1. A method for making killed steel comprising the steps of:

tapping molten steel from a furnace into a ladle, wherein the molten steel comprises free oxygen;

adding carbon-containing manganese to the molten steel in the ladle during tapping, whereby the carbon reacts with the free oxygen to produce CO gas which dissipates thereby reducing the free oxygen content in the molten steel; and

thereafter, adding a strong deoxidizer to the molten steel in the ladle to further reduce the oxygen content in the molten steel to within a predetermined range.

2. The method of claim 1 wherein the carbon-containing manganese is a high-carbon manganese comprising about 75-82 wt. % manganese and about 5-8 wt. % carbon.

3. The method of claim 1, wherein the strong deoxidizer is aluminum or silicon.

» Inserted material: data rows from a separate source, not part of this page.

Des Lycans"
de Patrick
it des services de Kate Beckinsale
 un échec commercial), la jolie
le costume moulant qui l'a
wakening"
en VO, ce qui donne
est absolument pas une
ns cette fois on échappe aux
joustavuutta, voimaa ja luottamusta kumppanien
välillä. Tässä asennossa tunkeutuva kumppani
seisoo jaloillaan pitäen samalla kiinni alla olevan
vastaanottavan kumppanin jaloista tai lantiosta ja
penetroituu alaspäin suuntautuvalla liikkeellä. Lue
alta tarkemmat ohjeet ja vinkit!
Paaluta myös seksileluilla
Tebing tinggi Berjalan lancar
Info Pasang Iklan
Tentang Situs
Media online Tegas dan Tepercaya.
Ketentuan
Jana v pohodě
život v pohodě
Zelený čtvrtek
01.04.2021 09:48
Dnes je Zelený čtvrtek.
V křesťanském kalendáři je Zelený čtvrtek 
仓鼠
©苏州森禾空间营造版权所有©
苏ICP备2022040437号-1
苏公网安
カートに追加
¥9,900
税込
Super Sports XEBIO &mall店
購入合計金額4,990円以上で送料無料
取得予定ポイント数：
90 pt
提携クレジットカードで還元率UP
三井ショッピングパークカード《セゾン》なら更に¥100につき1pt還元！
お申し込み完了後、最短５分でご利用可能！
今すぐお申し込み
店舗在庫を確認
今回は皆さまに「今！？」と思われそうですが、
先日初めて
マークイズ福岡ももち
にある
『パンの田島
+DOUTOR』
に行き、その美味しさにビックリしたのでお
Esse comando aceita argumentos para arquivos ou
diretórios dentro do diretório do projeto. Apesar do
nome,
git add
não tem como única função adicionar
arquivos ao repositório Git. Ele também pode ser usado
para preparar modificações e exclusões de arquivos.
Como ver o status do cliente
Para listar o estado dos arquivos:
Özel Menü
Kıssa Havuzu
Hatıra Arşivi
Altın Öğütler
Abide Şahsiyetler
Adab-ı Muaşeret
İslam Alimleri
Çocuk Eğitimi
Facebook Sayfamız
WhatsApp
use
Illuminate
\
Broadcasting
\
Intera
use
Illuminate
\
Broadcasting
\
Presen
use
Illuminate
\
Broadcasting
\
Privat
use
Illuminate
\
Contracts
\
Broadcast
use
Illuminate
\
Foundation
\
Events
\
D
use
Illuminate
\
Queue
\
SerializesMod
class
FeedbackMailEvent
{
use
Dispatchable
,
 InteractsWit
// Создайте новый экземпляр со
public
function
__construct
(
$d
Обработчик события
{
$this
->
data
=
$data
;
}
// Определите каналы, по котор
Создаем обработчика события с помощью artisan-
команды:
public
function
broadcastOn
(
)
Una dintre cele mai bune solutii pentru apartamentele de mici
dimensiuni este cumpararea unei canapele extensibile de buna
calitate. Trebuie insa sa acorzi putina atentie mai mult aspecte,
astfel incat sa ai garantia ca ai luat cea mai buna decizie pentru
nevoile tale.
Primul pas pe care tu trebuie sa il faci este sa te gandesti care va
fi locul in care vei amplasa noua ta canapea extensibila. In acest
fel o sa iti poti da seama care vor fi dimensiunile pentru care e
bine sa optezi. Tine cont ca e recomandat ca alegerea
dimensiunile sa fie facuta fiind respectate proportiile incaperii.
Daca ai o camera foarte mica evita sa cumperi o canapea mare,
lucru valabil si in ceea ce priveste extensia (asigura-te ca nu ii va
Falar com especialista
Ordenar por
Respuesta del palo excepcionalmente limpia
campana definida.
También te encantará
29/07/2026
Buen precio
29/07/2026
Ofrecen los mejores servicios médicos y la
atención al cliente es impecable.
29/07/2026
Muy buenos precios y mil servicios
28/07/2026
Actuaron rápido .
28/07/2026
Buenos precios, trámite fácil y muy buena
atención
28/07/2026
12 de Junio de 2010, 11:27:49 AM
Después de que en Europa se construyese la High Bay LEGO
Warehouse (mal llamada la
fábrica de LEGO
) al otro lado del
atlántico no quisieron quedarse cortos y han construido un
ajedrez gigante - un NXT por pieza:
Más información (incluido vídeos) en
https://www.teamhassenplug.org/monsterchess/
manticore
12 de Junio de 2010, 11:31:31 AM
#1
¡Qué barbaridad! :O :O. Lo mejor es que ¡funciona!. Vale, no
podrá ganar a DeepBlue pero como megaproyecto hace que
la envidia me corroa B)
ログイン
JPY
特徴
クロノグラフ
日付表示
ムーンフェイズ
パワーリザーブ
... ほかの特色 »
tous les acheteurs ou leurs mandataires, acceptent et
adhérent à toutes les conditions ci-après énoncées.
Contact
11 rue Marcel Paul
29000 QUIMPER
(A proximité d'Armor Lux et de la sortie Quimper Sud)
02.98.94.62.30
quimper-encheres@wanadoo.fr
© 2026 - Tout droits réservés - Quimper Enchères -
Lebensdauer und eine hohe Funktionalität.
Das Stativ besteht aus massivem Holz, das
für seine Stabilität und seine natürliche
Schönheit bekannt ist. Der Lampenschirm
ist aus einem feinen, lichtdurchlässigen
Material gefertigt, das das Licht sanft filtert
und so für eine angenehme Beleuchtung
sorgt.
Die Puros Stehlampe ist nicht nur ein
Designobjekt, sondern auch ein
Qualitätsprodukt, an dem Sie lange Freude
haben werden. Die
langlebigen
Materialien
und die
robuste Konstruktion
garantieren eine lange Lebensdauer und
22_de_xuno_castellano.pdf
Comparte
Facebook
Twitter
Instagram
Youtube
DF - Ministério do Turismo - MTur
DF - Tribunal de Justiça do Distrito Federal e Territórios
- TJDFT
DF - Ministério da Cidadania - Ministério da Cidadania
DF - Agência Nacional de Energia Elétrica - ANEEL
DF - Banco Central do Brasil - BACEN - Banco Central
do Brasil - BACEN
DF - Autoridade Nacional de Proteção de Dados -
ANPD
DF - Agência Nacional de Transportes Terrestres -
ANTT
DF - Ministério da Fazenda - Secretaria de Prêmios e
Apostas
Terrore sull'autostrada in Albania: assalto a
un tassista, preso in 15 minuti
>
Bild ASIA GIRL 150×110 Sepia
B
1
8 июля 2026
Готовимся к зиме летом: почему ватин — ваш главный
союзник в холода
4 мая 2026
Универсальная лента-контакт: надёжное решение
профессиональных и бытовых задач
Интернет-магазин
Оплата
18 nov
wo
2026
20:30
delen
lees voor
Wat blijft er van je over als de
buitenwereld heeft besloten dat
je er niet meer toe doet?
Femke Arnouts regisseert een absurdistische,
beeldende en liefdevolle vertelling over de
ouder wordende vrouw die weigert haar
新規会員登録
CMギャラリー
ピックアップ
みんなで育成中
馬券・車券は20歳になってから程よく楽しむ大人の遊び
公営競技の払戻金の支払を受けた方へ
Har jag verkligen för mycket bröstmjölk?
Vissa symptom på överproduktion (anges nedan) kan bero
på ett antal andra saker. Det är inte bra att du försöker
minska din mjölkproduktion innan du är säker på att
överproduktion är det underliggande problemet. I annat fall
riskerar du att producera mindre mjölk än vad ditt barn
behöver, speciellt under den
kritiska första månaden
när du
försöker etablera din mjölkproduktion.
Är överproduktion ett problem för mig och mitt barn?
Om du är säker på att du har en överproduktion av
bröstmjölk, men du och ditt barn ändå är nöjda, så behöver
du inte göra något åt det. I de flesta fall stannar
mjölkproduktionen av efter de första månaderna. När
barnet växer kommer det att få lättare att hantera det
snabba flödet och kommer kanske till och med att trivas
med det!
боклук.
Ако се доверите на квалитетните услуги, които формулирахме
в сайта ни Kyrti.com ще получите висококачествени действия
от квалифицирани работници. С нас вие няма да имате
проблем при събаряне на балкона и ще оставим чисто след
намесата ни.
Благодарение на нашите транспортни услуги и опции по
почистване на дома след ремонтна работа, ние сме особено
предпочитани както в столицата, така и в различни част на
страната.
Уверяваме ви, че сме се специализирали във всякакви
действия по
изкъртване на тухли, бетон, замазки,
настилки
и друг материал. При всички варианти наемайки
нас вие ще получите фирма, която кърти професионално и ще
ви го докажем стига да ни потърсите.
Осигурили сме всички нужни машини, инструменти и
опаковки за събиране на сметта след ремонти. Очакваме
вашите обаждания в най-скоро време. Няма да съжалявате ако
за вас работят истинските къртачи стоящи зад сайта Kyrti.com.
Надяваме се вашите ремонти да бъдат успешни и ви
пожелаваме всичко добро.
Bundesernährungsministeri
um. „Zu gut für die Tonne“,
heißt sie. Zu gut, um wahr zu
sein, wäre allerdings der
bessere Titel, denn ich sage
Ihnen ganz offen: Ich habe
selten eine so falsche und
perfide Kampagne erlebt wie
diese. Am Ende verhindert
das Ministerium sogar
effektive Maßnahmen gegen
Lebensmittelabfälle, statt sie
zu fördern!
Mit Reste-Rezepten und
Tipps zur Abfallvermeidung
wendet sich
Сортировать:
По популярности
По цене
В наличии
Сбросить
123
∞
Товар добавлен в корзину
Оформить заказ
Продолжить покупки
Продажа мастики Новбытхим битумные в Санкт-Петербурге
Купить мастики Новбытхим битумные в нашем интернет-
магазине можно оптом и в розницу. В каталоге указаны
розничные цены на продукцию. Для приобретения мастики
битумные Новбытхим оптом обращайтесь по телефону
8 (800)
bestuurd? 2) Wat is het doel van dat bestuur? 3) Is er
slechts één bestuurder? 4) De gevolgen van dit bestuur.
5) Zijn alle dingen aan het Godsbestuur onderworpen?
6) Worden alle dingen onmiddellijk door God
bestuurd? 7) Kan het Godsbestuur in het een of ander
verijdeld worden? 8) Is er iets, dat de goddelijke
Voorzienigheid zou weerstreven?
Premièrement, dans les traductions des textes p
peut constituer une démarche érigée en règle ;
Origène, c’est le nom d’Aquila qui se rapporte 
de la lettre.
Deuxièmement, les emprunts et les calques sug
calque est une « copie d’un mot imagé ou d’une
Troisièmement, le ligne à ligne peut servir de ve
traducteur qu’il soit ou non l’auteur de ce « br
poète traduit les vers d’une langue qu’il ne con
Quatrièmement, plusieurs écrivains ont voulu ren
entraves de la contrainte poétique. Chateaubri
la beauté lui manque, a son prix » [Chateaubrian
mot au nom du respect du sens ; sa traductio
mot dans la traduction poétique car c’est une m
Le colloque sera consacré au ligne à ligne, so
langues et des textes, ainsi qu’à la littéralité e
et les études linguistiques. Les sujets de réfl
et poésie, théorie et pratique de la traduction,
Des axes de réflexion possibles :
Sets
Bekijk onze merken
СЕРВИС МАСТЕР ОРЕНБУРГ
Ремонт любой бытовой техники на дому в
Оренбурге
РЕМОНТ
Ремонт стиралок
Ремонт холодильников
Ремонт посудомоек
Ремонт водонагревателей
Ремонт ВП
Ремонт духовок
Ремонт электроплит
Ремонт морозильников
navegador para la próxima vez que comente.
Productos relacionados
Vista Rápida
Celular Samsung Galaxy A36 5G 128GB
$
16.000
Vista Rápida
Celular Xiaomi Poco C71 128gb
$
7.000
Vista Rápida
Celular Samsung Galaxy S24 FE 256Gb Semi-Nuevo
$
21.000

4. The method of claim 4, wherein the carbon-containing manganese is added in two batches, with at least about 3 minutes between batches.

5. The method of claim 1, wherein adding the strong deoxidizer occurs at least about 5 minutes after adding the carbon-containing manganese.

6. The method of claim 1, wherein adding the strong deoxidizer occurs at least about 10 minutes after adding the carbon-containing manganese.

7. The method of claim 1, wherein the molten steel comprises at least about 600 ppm free oxygen prior to adding the carbon-containing manganese and less than about 600 ppm after adding the carbon-containing manganese.

8. The method of claim 1, wherein the free oxygen content is reduced by at least about 40% after adding the carbon-containing manganese.

9. The method of claim 1, wherein the predetermined range is 0 to about 5 ppm.

10. A method for making Al/Mn killed steel comprising the steps of:

tapping molten steel from a furnace into a ladle, wherein the molten steel comprises free oxygen in an amount of at least about 600 ppm;

adding a high-carbon manganese to the molten steel during tapping whereby the carbon reacts with the oxygen for a period of at least about 5 minutes to produce CO gas which dissipates, thereby reducing the oxygen content in the molten steel to less than about 600 ppm;

thereafter, adding an aluminum-containing deoxidizer to further reduce the oxygen content in the molten steel to about 5 ppm or less.

11. The method of claim 10, wherein the high-carbon manganese is added in an amount of at least about 3000 pounds per 185 tons of the molten steel.

12. The method of claim 11, wherein the high-carbon manganese is added in two batches, with at least about 3 minutes between batches.

13. The method of claim 10, wherein the free oxygen content is reduced by at least about 40% after adding the high-carbon manganese.

14. The method of claim 10 wherein the carbon reacts with the oxygen for a period of about 5-10 minutes.